When Tim Lincecum took the mound earlier this month hoping to bring his career back to life, it had been a year-and-a-half since his final game in 2016. It was a cold, gray Thursday afternoon in Kent, Washington, at a warehouse just south of Seattle, and there were questions whether he would once again perform like the man nicknamed The Freak—the 5’11” flamethrower with long brown hair, who for a long time had a face that didn’t need a razor, who racked up two consecutive Cy Young Awards and three World Series rings. A year-and-a-half ago, his fastball had slowed to the mid-80s—hardly the 99 mph that he threw as a rookie—and now Tim wanted to see whether he could be, if not his old self, at least something close to it.
The entire affair was held away from the public eye. This was, apparently, per Tim’s wishes. Just some 20 scouts. Tim. Agents. A few clients and employees of the facility. And Chris, Tim’s father. Tim dressed in athletic gear—sneakers, leggings, shorts, T-shirt and a hat—and looked strong. His fastball topped out at 93, impressing several scouts. In the coming weeks, Tim would consider multiple offers. On Tuesday, he signed a one-year deal with the Texas Rangers.

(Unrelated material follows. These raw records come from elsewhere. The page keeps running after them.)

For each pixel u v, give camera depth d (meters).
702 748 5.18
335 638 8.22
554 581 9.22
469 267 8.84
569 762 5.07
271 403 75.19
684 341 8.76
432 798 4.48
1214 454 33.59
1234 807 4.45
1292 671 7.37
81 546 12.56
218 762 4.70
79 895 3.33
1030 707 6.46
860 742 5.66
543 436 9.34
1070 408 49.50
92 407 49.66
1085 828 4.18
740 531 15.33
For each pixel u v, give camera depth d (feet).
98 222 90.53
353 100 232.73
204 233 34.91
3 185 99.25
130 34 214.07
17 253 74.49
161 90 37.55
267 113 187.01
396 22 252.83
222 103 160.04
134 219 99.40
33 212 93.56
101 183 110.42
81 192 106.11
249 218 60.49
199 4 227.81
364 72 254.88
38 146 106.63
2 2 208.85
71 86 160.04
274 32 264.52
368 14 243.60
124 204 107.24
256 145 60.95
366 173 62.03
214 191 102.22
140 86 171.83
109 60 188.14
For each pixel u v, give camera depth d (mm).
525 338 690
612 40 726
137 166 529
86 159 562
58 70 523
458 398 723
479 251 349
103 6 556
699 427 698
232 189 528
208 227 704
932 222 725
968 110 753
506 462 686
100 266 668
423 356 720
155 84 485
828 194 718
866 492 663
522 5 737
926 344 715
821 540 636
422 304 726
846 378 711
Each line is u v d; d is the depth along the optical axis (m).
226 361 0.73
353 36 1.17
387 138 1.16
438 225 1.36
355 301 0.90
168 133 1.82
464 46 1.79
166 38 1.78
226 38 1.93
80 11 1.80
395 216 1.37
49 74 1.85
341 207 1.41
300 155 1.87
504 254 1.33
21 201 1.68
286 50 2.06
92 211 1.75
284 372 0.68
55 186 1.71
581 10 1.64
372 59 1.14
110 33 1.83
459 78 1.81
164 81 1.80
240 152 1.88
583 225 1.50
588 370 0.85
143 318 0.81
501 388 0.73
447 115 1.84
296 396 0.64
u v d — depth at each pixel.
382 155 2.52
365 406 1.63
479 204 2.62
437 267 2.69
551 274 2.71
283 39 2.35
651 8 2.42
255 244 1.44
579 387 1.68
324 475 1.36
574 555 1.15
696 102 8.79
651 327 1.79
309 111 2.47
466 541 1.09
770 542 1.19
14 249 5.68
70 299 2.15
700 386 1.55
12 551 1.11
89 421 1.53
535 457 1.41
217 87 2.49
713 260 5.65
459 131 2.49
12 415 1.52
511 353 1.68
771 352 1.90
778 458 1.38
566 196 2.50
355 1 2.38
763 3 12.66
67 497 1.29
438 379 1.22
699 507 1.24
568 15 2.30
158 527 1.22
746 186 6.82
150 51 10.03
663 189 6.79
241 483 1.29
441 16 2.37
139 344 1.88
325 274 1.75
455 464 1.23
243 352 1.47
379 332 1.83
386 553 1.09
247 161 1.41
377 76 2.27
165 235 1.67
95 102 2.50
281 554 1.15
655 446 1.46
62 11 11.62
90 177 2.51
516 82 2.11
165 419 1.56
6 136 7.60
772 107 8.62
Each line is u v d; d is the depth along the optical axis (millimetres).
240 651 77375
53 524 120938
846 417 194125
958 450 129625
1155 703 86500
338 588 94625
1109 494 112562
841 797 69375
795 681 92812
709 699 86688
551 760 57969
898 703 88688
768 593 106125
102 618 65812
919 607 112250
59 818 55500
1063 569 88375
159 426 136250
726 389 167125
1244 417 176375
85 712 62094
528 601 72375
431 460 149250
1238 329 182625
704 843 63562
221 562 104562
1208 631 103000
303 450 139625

Afterward, Tim left in a gray Shelby Ford Raptor, heading north, the direction of Madison Park, a village near Lake Washington. A few years ago, Tim sold his $2 million penthouse on the top floor of Escala, the glitzy downtown skyscraper, and bought a place near the lake. Madison Park feels like its own little town, bordered by the lake and shrouded by the hills and their towering firs and pines and contorta trees.
It’s where Tim Lincecum has been hiding from the world.